Il prononce aussi à son sujet une phrase qui me semble importante : « Je ne suis pas dépressif, je suis calme ». Oui, il est calme, tout le temps et en toutes circonstances. On serait tenté de dire trop calme. Car en fait, il emmagasine toute ses souffrance, refoule tous ses sentiments, ce qui fait que lorsque tout cela se libère, Frank devient très dangereux (cf. Le Début et la Fin (2.01)).


La fin, après tout ce que nous avons appris, est pour le coup très énigmatique, avec ces mots de Frank : « Kiley venait-il du Paradis ou de l’Enfer ? ».

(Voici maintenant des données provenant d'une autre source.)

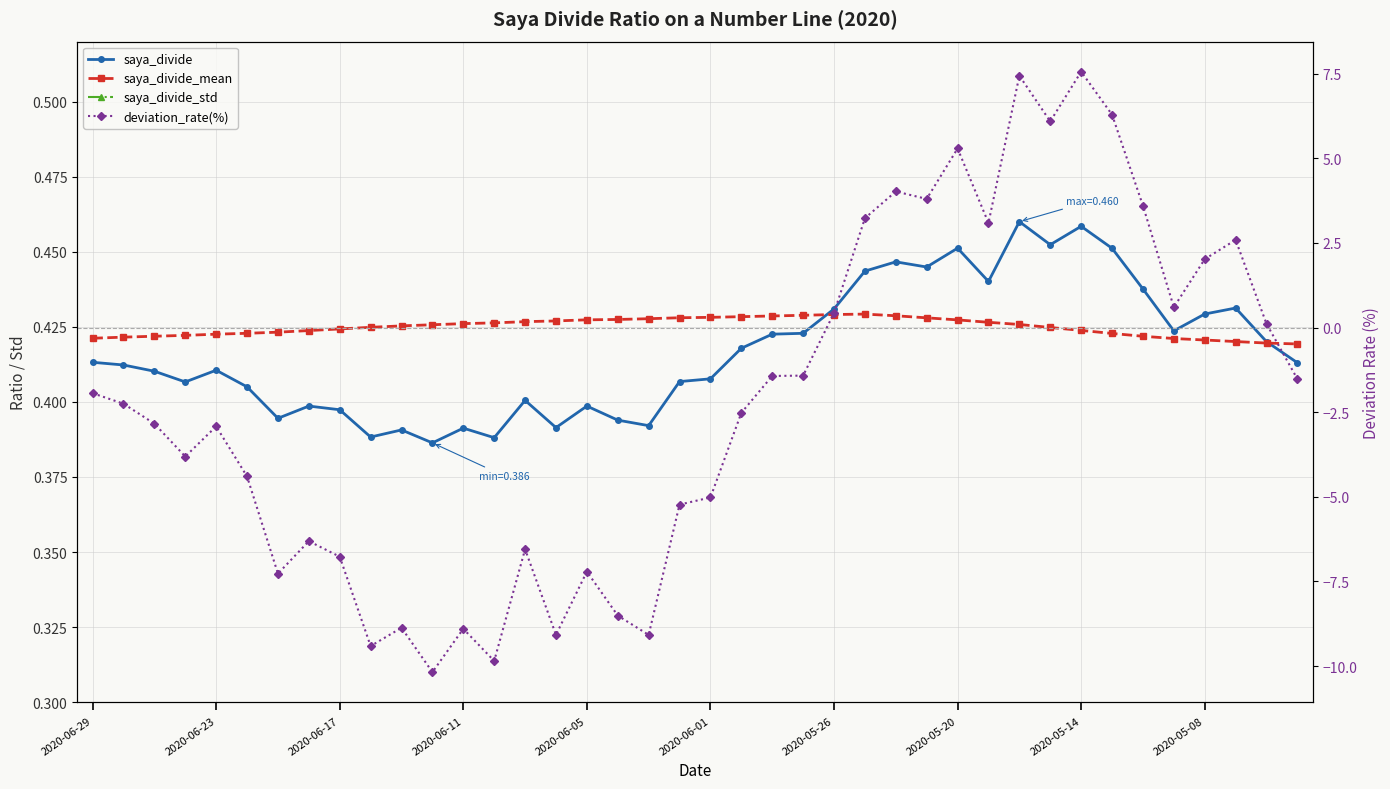

What is the spread (max minus min) of values at 30?

7.4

Au vu de l’intégralité de l’épisode moins la dernière scène, on peut trouver une explication pragmatique et terre-à-terre. Le Groupe a envoyé Frank et Lara pour savoir si cet homme sauvait ces gens ou s’il les tuait - le début de l’épisode est relativement explicite là-dessus. Le profil psychologique établit par celui-ci penche très clairement vers l’assassin. La conclusion à la question que se pose le Groupe est résolue vers la mi-épisode et confirmée par la suite : cet homme doit aller en prison et il faut l’empêcher de nuire coûte que coûte.

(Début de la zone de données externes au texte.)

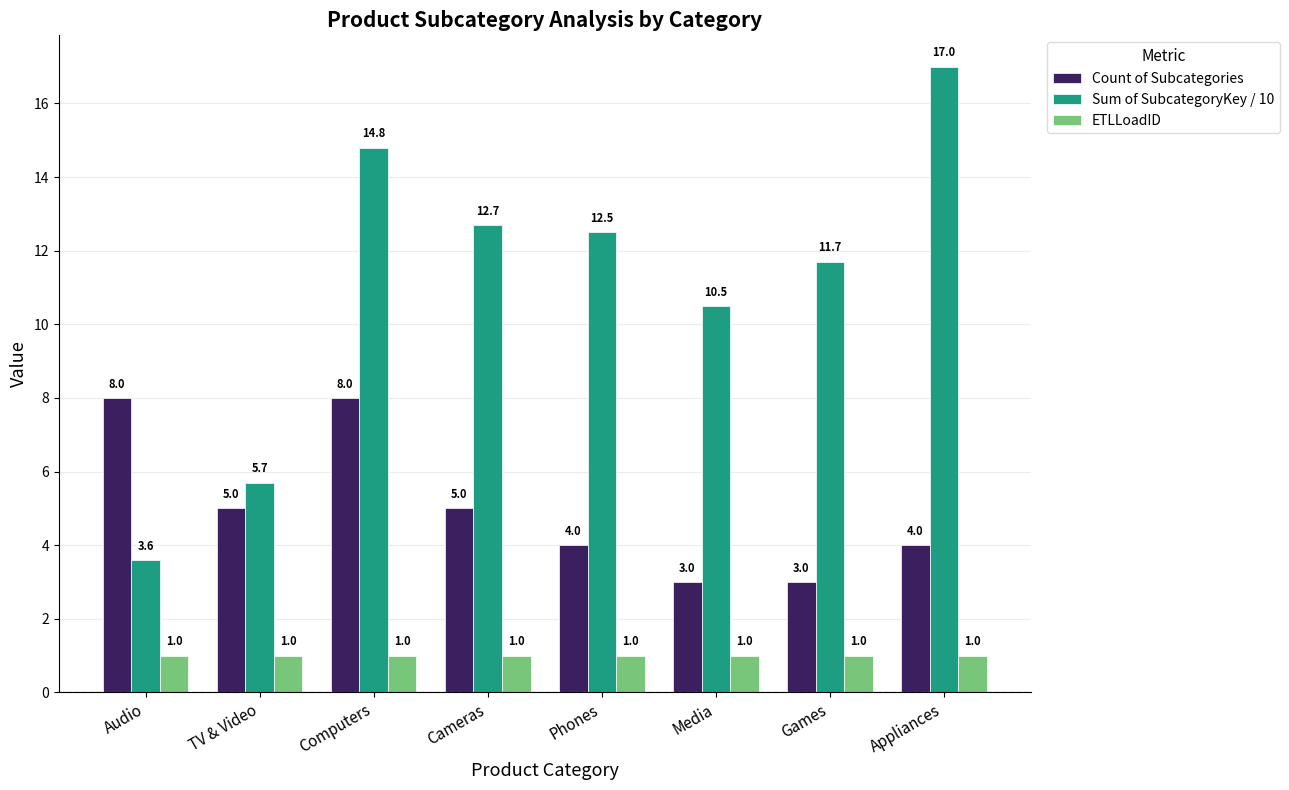

What is the label of the 8th bar from the left?

Appliances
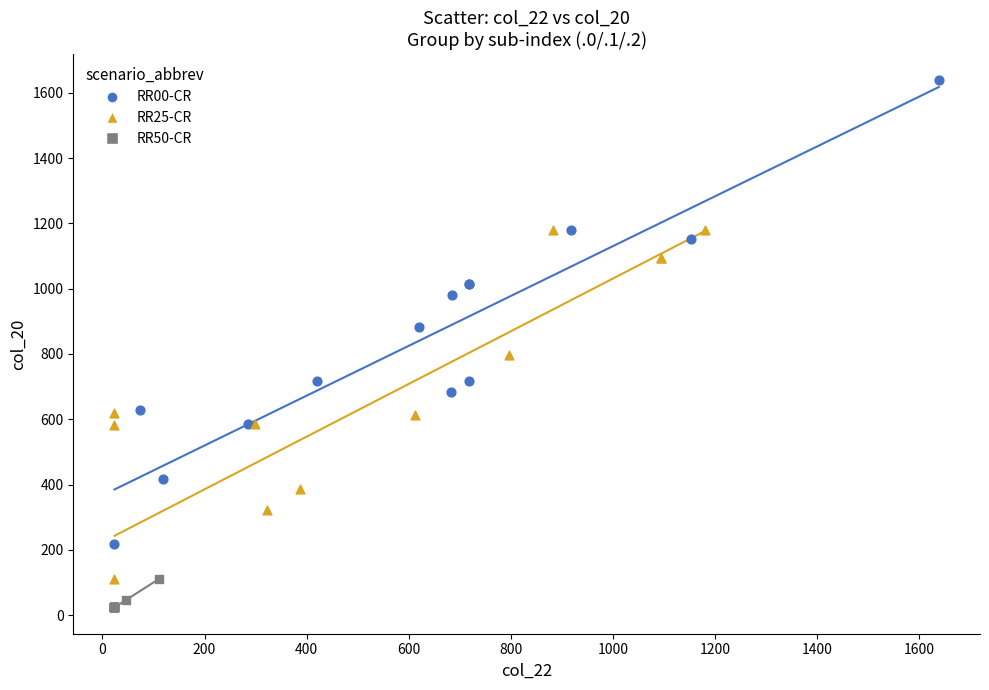

Which series has the widest spread of Y values?

RR00-CR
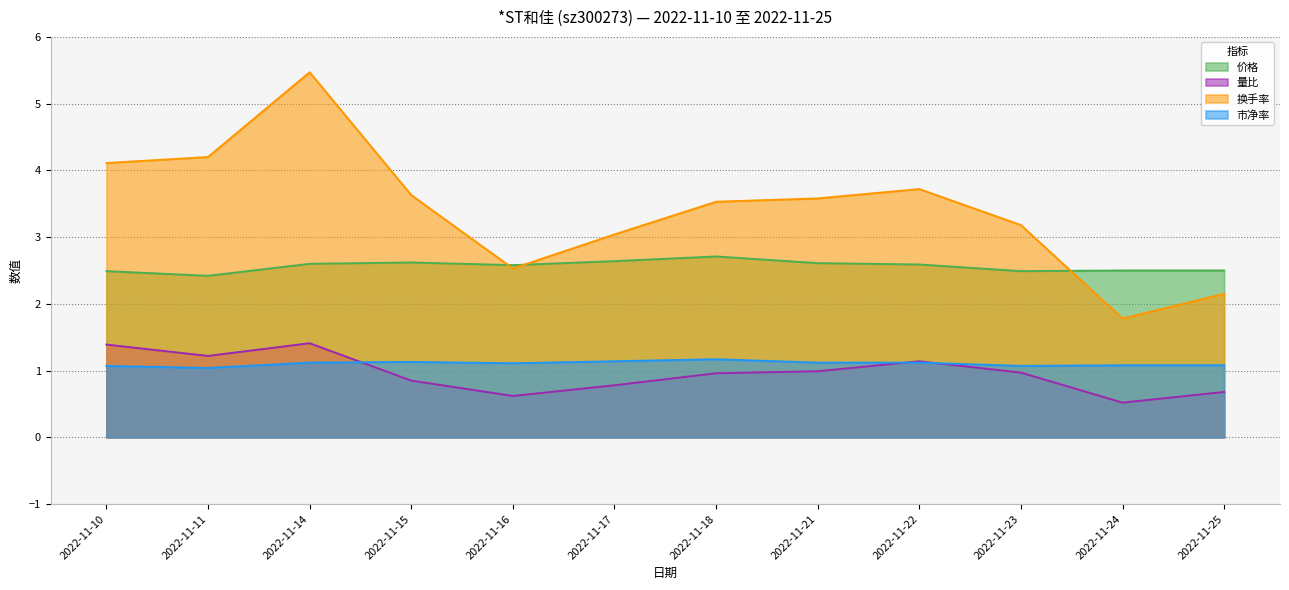

The value of 市净率 at 2022-11-23 is 1.6. True or false?

False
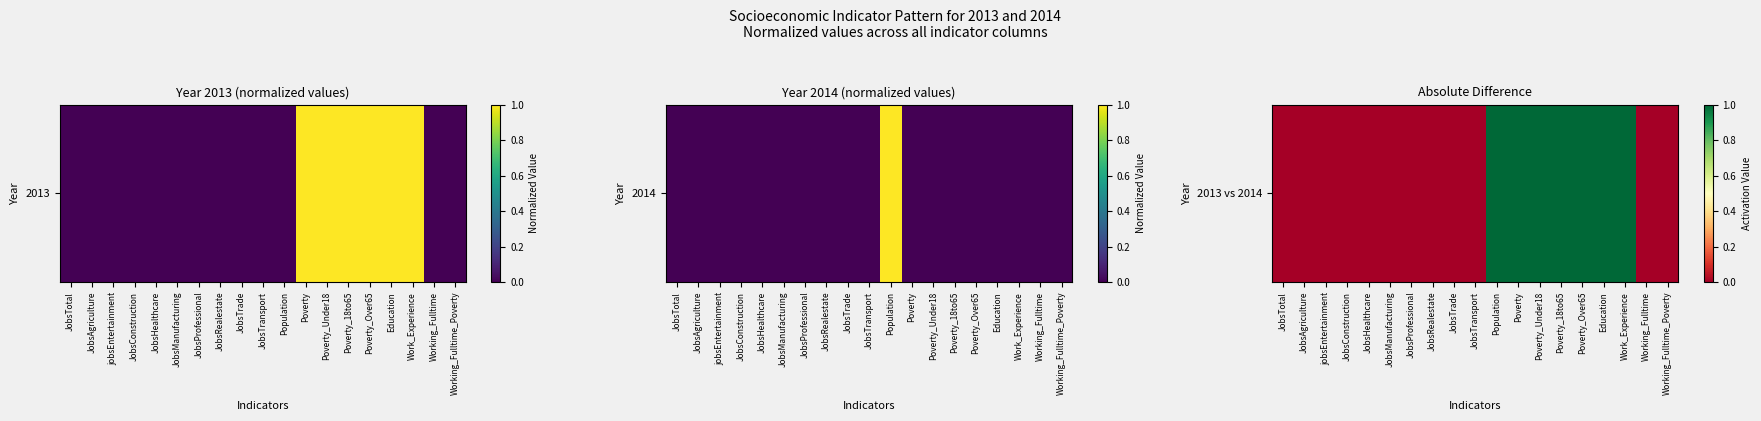

At which category does the chart reach its peak across all series?

Population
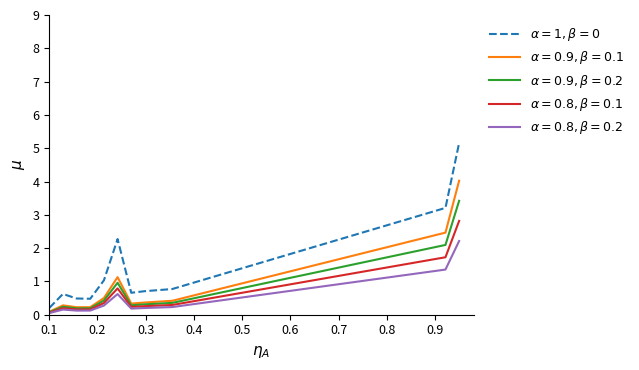

Does the chart have visible grid lines?

No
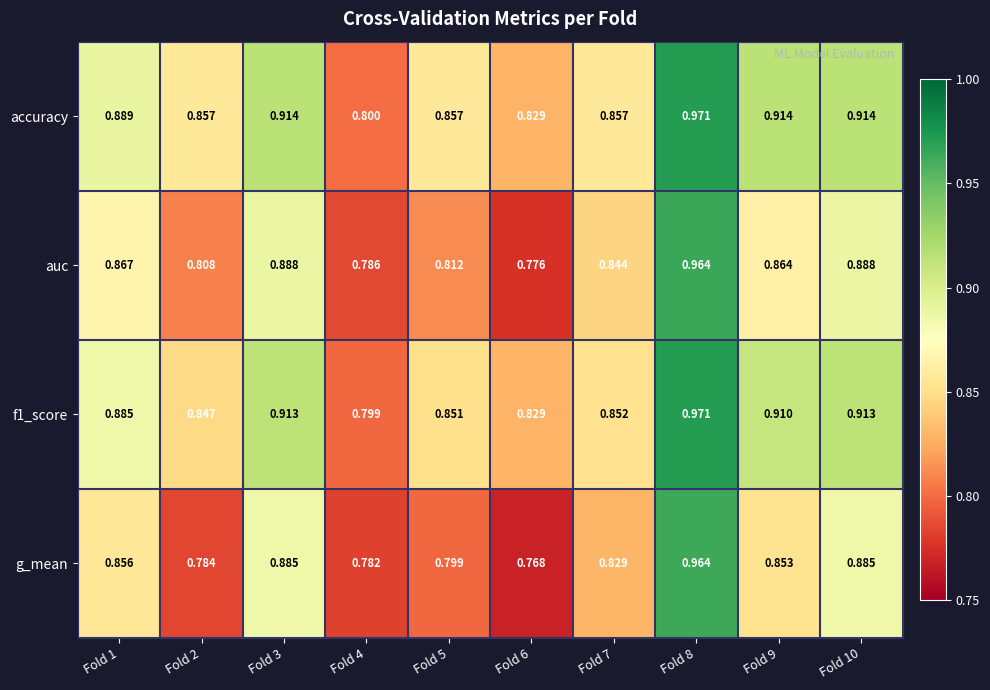

Which series changed the most between Fold 5 and Fold 10?

g_mean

Si l’on inclut cette dernière scène, rien n’est plus totalement évident car on peut trouver une explication mystique. En effet, les mots employés ont un caractère biblique, mais peuvent servir dans le langage courant comme métaphore. Cependant, MillenniuM n’est pas série à utiliser des termes au hasard. Et le spectateur peut prendre cela au pied de lettre. d’autant plus qu’on ne sait pas où est passé Kiley et que nos deux enquêteurs quittent les lieux du crime le plus calmement du monde, comme si l’enquête était terminée - et que Kiley ne pouvait être rattrapé.
Tout ceci est pour le moins étrange et laisse un goût d’inachevé. Je suis resté sur ma faim, et suis, par conséquent, un poil déçu par l’épisode.


Le thème choisi est implique de la controverse puisqu’il s’agit d’euthanasie ; mais MillenniuM n’est plus à ça près. La série s’ ?en sert pour construire un épisode assez étrange parce que le personnage principal est convaincu de la culpabilité alors que les enquêteurs - et le spectateur avec eux - doutent.
Néanmoins, la fin plus qu’ouverte écroule un peu tout cet édifice sans apporter de conclusion réellement satisfaisante.